From 1640 to 1958, it was illegal to celebrate ‘Yule Vacations’. Christmas (then called Yule or Nollaig (Gaelic))was banned in Scotland for over 300 years. Christmas was regarded as a celebration held by the Catholic Church. After the reformations to Presbyterianism, Christmas was gradually downgraded until its outright ban. When Act 7, ‘dischairging the Yule vacance’ became legislation on 2nd June 1640, it read:
‘The estatis of parliament, presentlie conveind by his majesties speciall authoritie, wnderstanding that the kirke within this kingdome is now purged of all superstitious observatione of dayes, and heirwith also considering that the keiping of the Yule vacance heath not onlie relatione to that superstitione and may serve to keepe the same in memorie, but also that the keeping of the said Yule vacance heath interrupted the course of justice in this kingdome to the hinderance and heavie prejudice of the leiges thairof, thairfor the saidis estatis have dischairged and simply dischairges the foirsaid Yule vacance and all observation thairof in tymecomeing, and rescindis and annullis all acts, statutis and warrandis and ordinances whatsoevir granted at any tyme heirtofoir for keiping of the said Yule vacance, with all custome of observatione thairof, and findis and declaires the samene to be extinct, voyd and of no force nor effect in tymecomeing. And ordeanes the court and sessione of the colledge of justice and senatouris and memberis thairof to conveene and sit for the administratione of justice without ony interruptione by the foirsaid Yule vacance from the first day of November to the last of Februarie thairefter inclusive yeirlie, and ordeanes the said senatouris and remanent memberis of the said colledge of justice to ryise the said last day of February and to conveene and sit doune againe for administratione of justice to the leiges the first day of June yeirlie, and to ryise the last day of Julii nixt thaireftir inclusive. And also ordeanes the whole remanent judges of inferiour courtis within the kingdome to proceed in thair administratione of justice within thair severall jurisdictiones without any respect to the said Yule vacance and without any interruptione or vacatione by the same Yule vacance, notwithstanding of ony bygone custome of observatione of the said Yule vacance, sieing the samene is now dischairged in maner foirsaid.’
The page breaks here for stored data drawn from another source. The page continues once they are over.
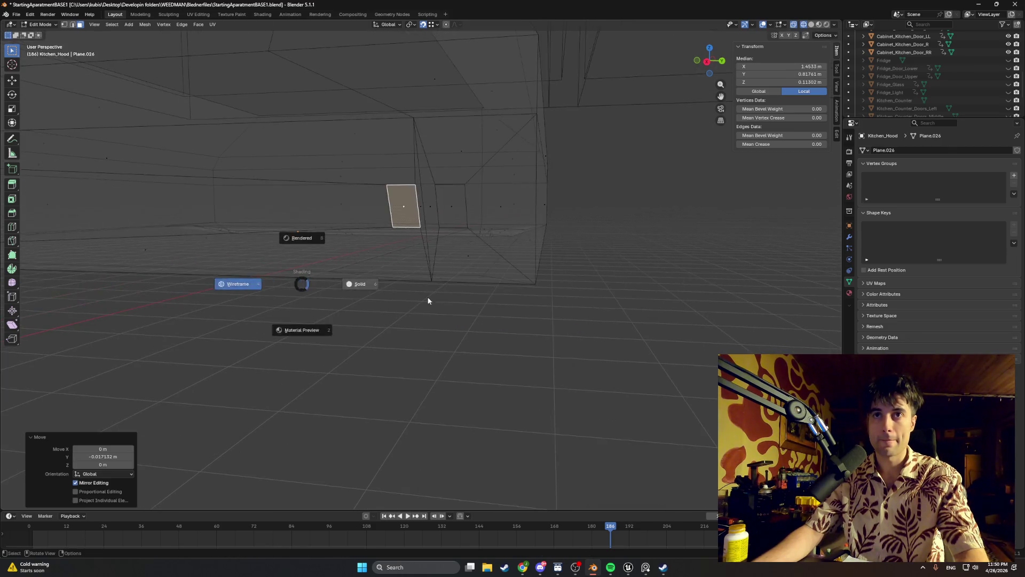
{"action": "left_click", "coordinate": [423, 296]}
{"action": "middle_click_drag", "start_coordinate": [400, 247], "coordinate": [447, 259]}
- Adjust the small front face's position once more along the Y axis
{"action": "key", "text": "g"}
{"action": "key", "text": "y"}
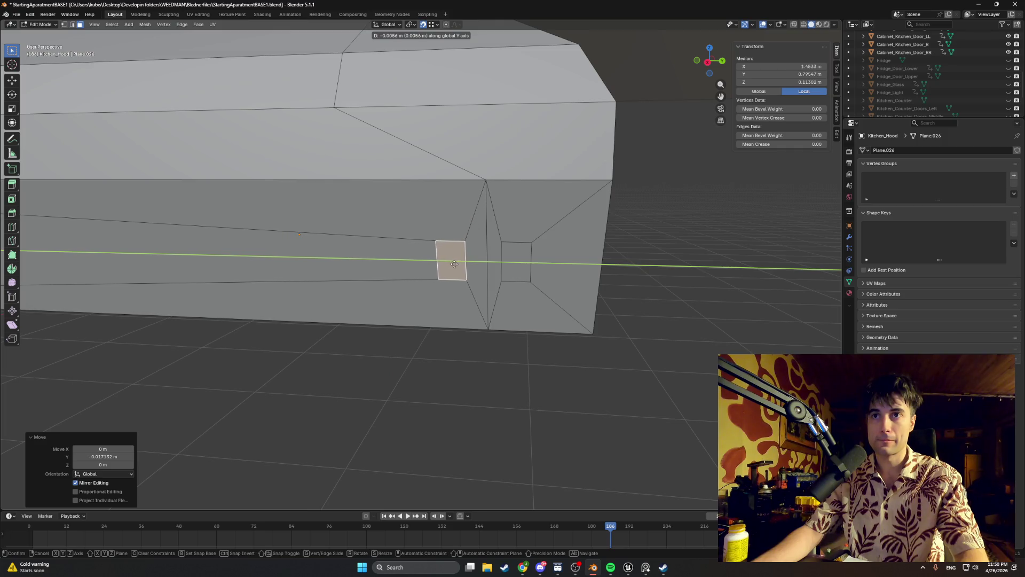
{"action": "left_click", "coordinate": [455, 263]}
{"action": "middle_click_drag", "start_coordinate": [474, 265], "coordinate": [500, 263]}
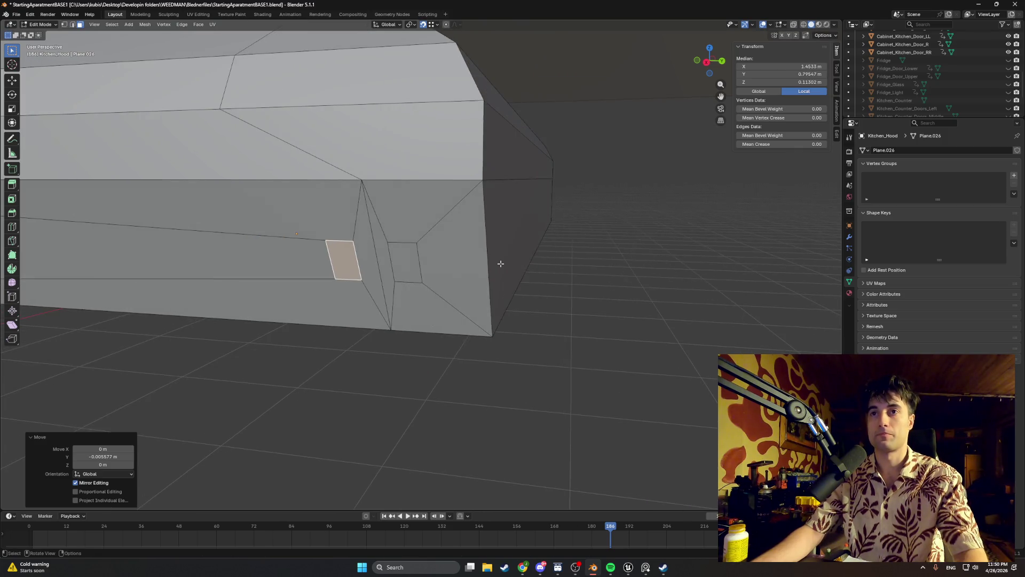
- Select both small slot faces, then extrude and inset them
{"action": "left_click", "coordinate": [404, 262]}
{"action": "left_click", "coordinate": [350, 261], "text": "shift"}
Christmas, as it is now, is less than 100 years old in Scotland. And for many celebrants, it has little to do with Christianity and is predominantly a commercial holiday. There are plenty of seasonal churchgoers who line the pews for Christmas Eve or Christmas Day mass for the sake of their salvation or tradition. Ultimately though, much of the meaning has been lost through rabid consumerism and ego — in direct opposition to the old concepts, regardless of its many guises celebrated globally.
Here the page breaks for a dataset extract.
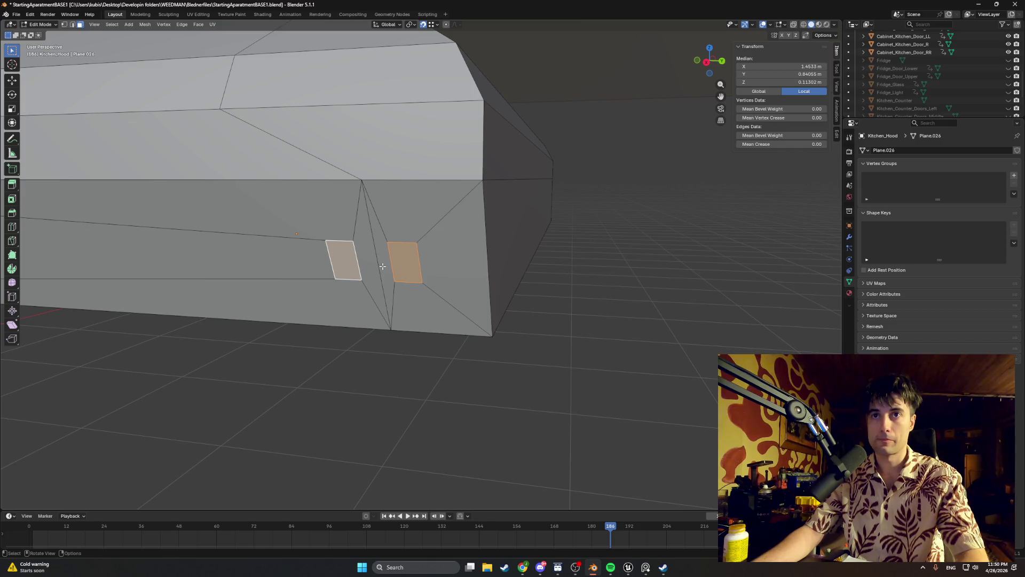
{"action": "key", "text": "e"}
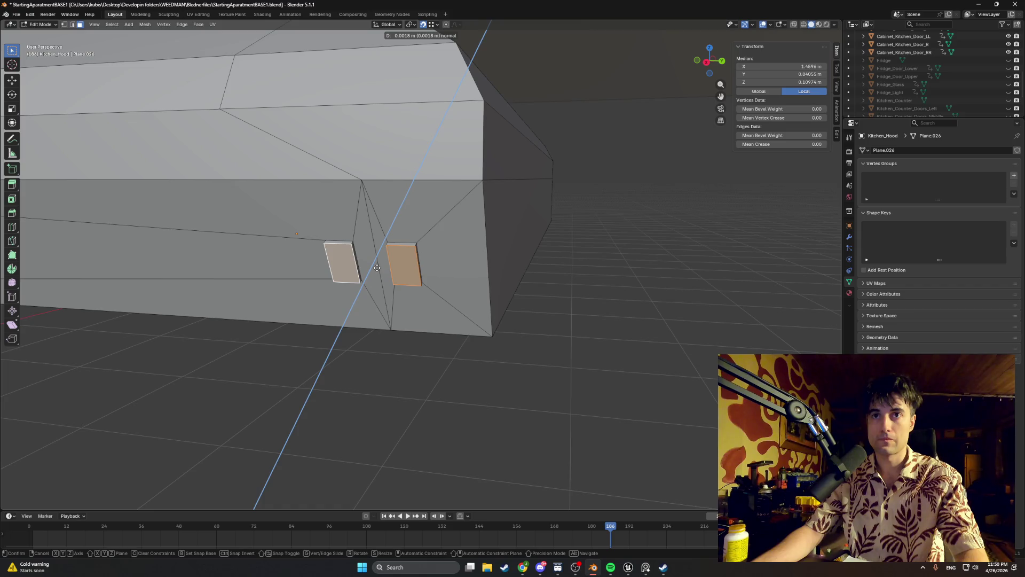
{"action": "left_click", "coordinate": [377, 268]}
Christianity and Christmas aside, the festival that predates and has stood the test of time, despite changing political and religious landscapes and indoctrination that our children are force-fed — Yule, Nollaig, or Winter Solstice are all celebrated with similar traditions. Though many such as myself, try to limit the greed and heavy consumerist pressures from apparently ‘well-meaning’ folks. As much as followers of the Christian version of Christmas may like to consider certain traditions as ‘theirs’, this is far from true — the feasting, the giving, the tree, colour formations, Yule log burning, the honouring and gratitude, the ‘Angel’ (Goddess), the star (pentacle) are far from Christian in origin. Perhaps that notion, too, feeds into greed and relentless taking.
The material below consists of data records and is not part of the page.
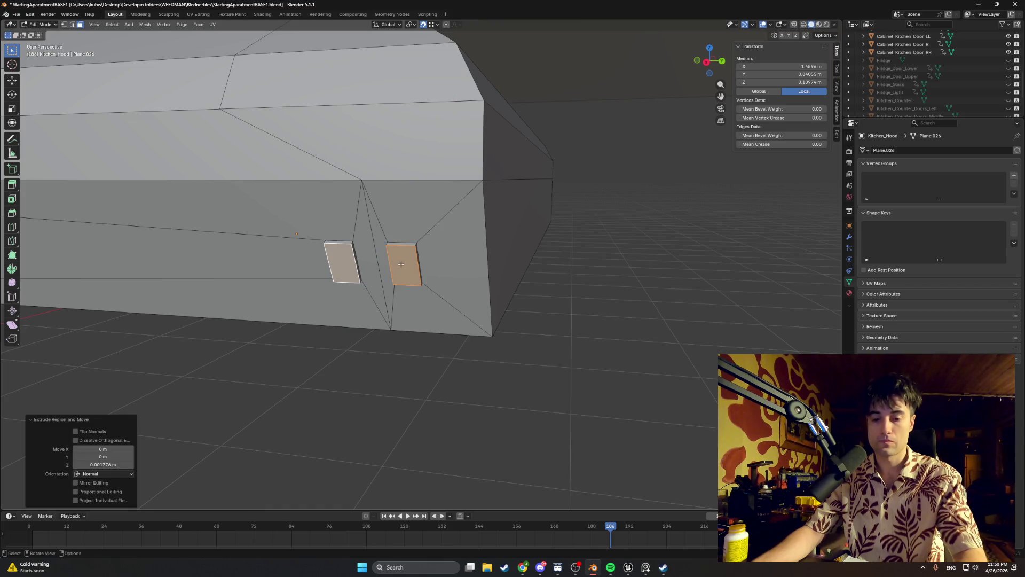
{"action": "key", "text": "i"}
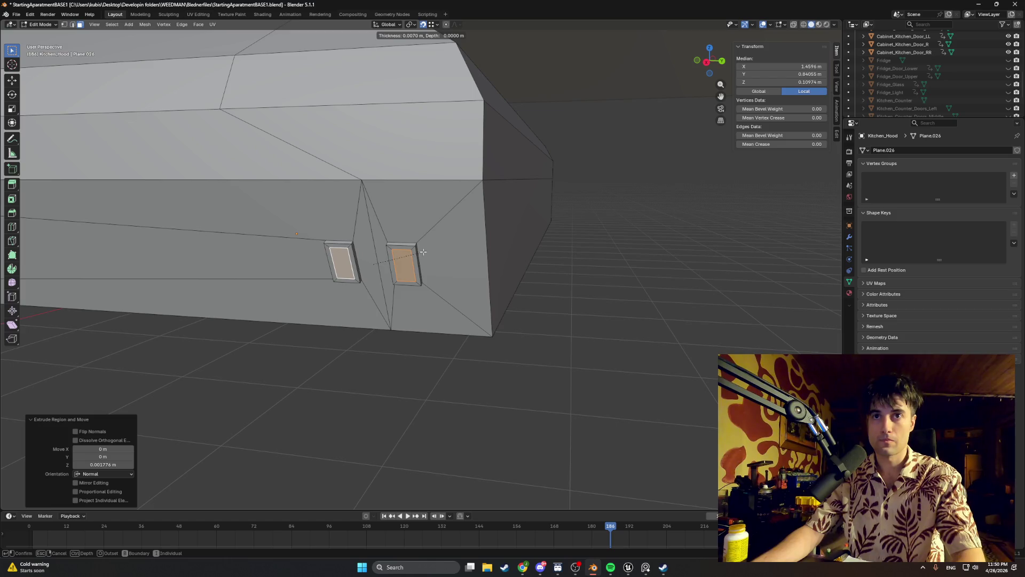
{"action": "left_click", "coordinate": [423, 251]}
- Select the top edge of the right inset and trial moving it, cancelling each attempt
{"action": "middle_click_drag", "start_coordinate": [423, 252], "coordinate": [337, 262]}
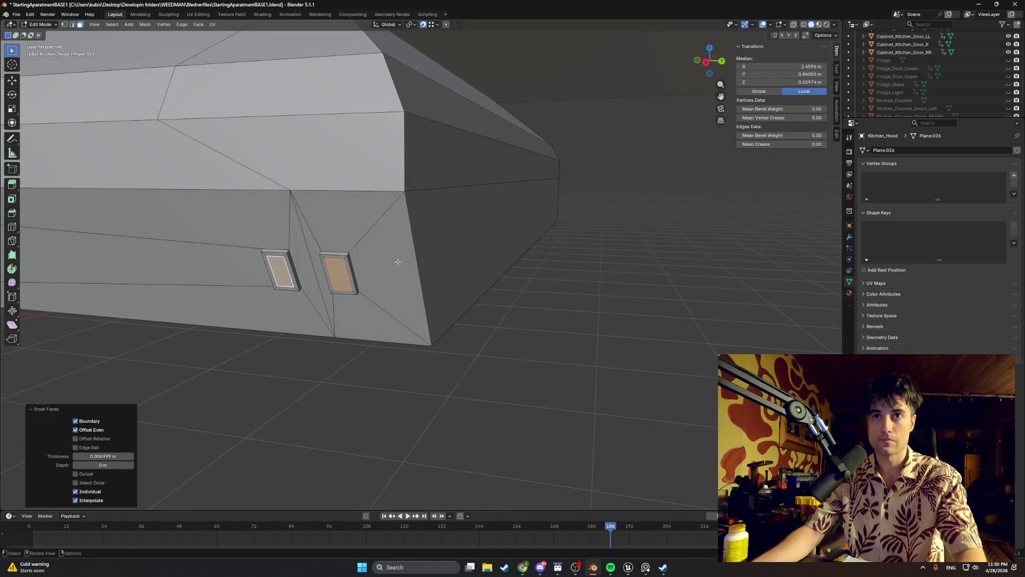
{"action": "left_click", "coordinate": [336, 260]}
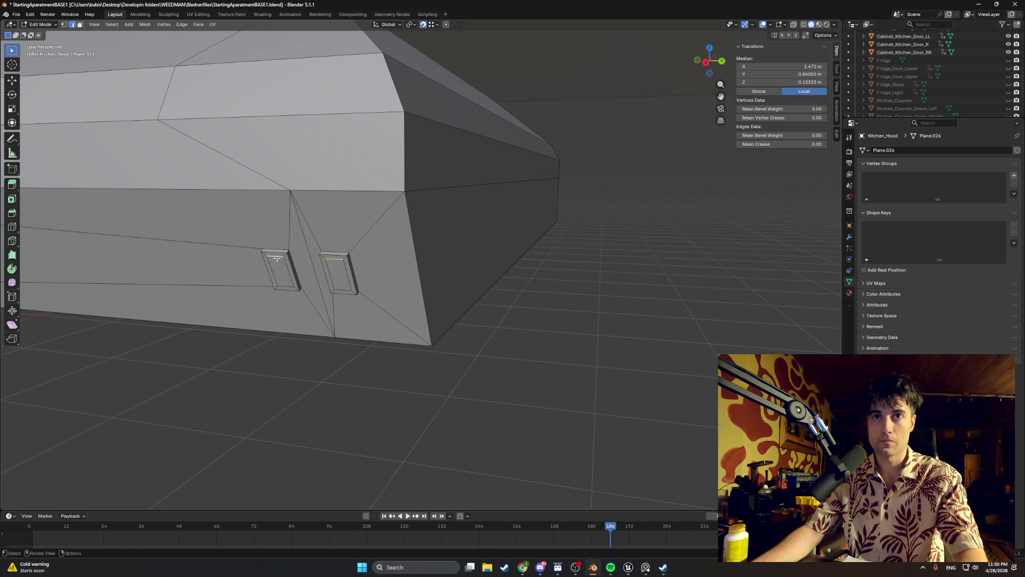
{"action": "key", "text": "g"}
{"action": "key", "text": "x"}
{"action": "right_click", "coordinate": [303, 264]}
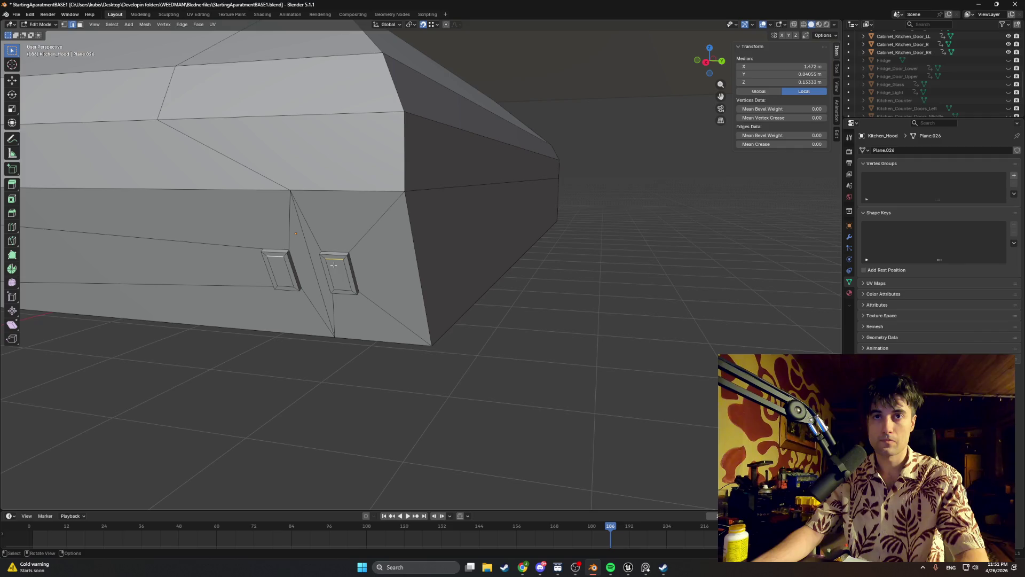
{"action": "key", "text": "g"}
Today is Winter Solstice, the shortest day of the year. When the night dominates, so we reach and crave comfort and warmth — physical and emotional, and we are grateful for those in our lives who gift that to us and we to them. We share food, stories, ‘gifts’, and gratitude. Whatever you do should be enough without the dictatorship and noise of organised religion or the embedded consumerism.
As a practising pagan (who was Catholic schooled as a child), I celebrate the Magick, the cycle of the earth that sustains and gives us life throughout the seasons. Following the rhythms of the moon, just as the tides do.
It doesn’t need to be a show, on display for nothing other than validation of ‘good’ or ‘love’ suffocated in glitter. It can be quiet, calm, and spiritual, as are the roots of gratitude.
You don’t need to bow to the consumerist devaluation of the season by feeding the jelly-belly man in the red suit with pound-signs sparkling in his eyes, full of ‘cheer’. You don’t have to serve and be judged by a bloodthirsty god whose gift is guilt and the threat of damnation if you’re not ‘good’. You don’t have to feed the beast of judgment and hypocrisy, whether from the judges above or those within your own family.
The banning of Christmas was just another form of control, of course. Another religious and political move to dominate. Oh, how we’ve seen so many of those in this wee country! I don’t support the hypocrisy of Christmas being shoved down anyone’s throat either, it may be less than a century old here, but the indoctrination runs deep. The same could be said of the destruction of Indigenous Languages of Scotland — it’s always about control.